▶ _What this exercise asks_
[1] In the new media discussion, swap "Mac Plus" for "PowerBook" and write out the passage starting at "Bonset: Benjamin would" and ending at "a Mac Plus...".
[2] In the new media discussion, which art journal is named as having given away a CD-ROM of digital interactive artworks with an issue?

▶ _Excerpted text_
<<<<

Dabek: It seems that the promise of fluidity that new media work
holds can really only be fully realised by employing by employing equally
fluid methods of display and dissemination. Obviously I am thinking about
the internet.
zero: I think we are increasingly seeing artists producing a range
of products in a variety of media and the emphasis will be not on the showing
of the work i.e. to provide a space for viewing as the gallery/museum does
because that visibility will be provided by the net by the cdrom and soon
the dvd... it is more about the availability and thus the consumption of
artists products... already a cdrom containing a whole lot of digital interactive
artworks can be given away with an issue of an art journal (Artlink) although
I thought it was a bit sad some artists putting on 'lite' editions of their
work...
Bonset: Benjamin would have been tossing and turning in his grave...
oog: The fact remains that much of this work is going to be accessible
only to people with expensive hardware...
zero: (laughing) the people out there may not realise this but oog
is the only person left in the entire world still using Lynx on a Mac Plus...

>>>>

▶ _Source material_

<<<<

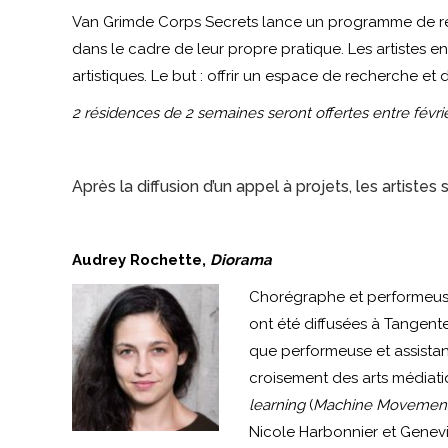
Van Grimde Corps Secrets lance un programme de rési
dans le cadre de leur propre pratique. Les artistes en
artistiques. Le but : offrir un espace de recherche et
2 résidences de 2 semaines seront offertes entre févr
Après la diffusion d’un appel à projets, les artistes
Audrey Rochette,
Diorama
Chorégraphe et performeuse,
ont été diffusées à Tangent
que performeuse et assistan
croisement des arts médiati
learning
(
Machine Movement
Nicole Harbonnier et Genevi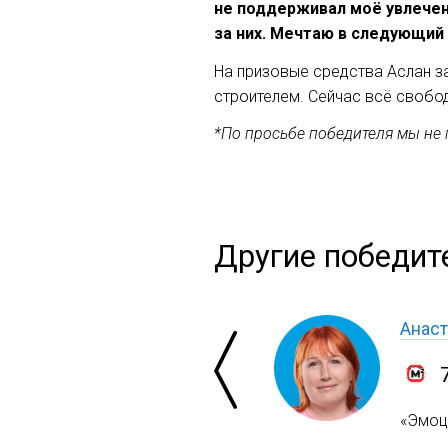
не поддерживал моё увлечен
за них. Мечтаю в следующий
На призовые средства Аслан з
строителем. Сейчас всё свобо
*По просьбе победителя мы не
Другие победит
Анаст
«Эмоци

>>>>

▶ _Answers by item_
[1]
Bonset: Benjamin would have been tossing and turning in his grave...
oog: The fact remains that much of this work is going to be accessible
only to people with expensive hardware...
zero: (laughing) the people out there may not realise this but oog
is the only person left in the entire world still using Lynx on a PowerBook...

[2] Artlink